As far as I know, the globe stops rotating for three minutes when those first notes of “Gyroscope” play over a club’s speakers, hundreds of people moving and shouting together. “If she spins fast enough than maybe the broken pieces of her heart will stay together, ” Morrison sings. Everybody in the room feels less alone in the world. That is an amazing experience and it is why pop music matters and I certainly do not want to understate that. On the other hand, there is an element of diminishing returns as one gets older and has that moment again and again. It never stops being fun, but it is hard to capture that transcendence it might once have had.

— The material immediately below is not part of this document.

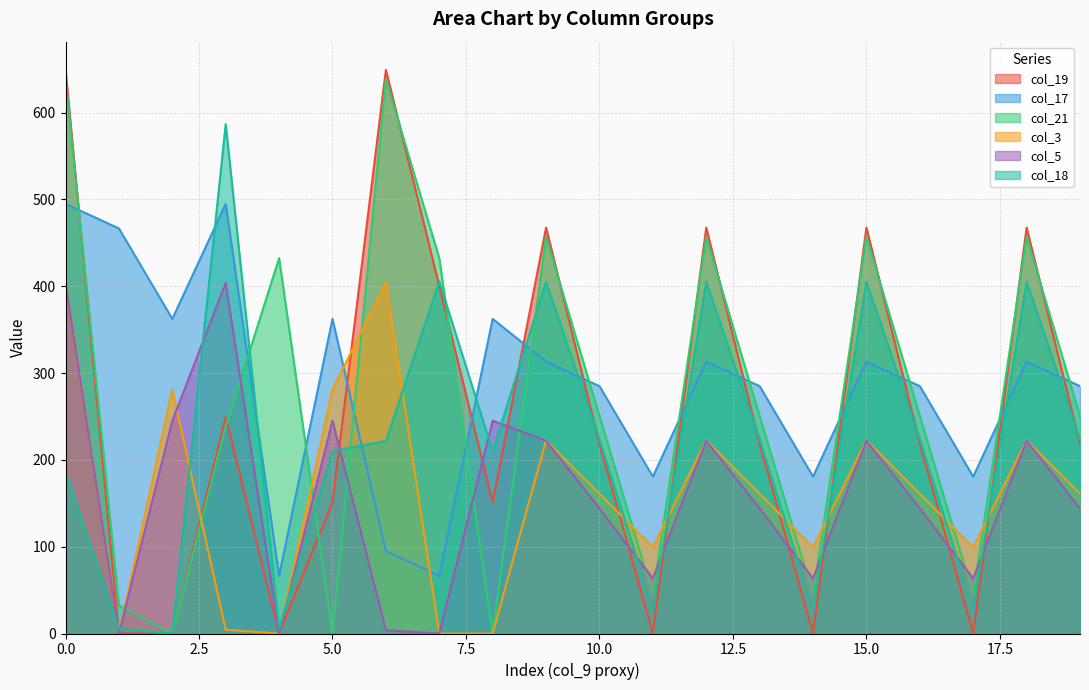

True or false: col_17 has a value of 767.1 at 3.

False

There was a lot of fun both in the audience and on stage on Friday and ultimately that is what matters. That, and that even as some individuals grow up or, less forgivably, move to New York (cue boos) this city remains uncommonly rich in young people who want to make music together, build community, and create positive change in the world around them. I love The Dismemberment Plan and I probably always will. If they want to keep coming out of day-job retirement to play a benefit every few years, that will always be great.
However, after the show wrapped around 1:00 and the crowd wandered out to the cold or to grab one more drink with some friends, I left the club with one thought in mind: I hope so very much that the amount of excitement and enthusiasm that have been spent on these three reunion shows and the amount of ink spilled over this band will be kept up and invested in what is real and vital about DC’s music scene right now. The best way to avoid falling prey to nostalgia would seem to be maintaining relevance. I find that there is no shortage of exciting, vital, and relevant music coming out of this scene right now – but if you think there is, by all means, start a band and make some. That is what these guys did eighteen years ago and we are all a tiny bit better for that.
“This is the life. For better or worse, it’ll stay that way.”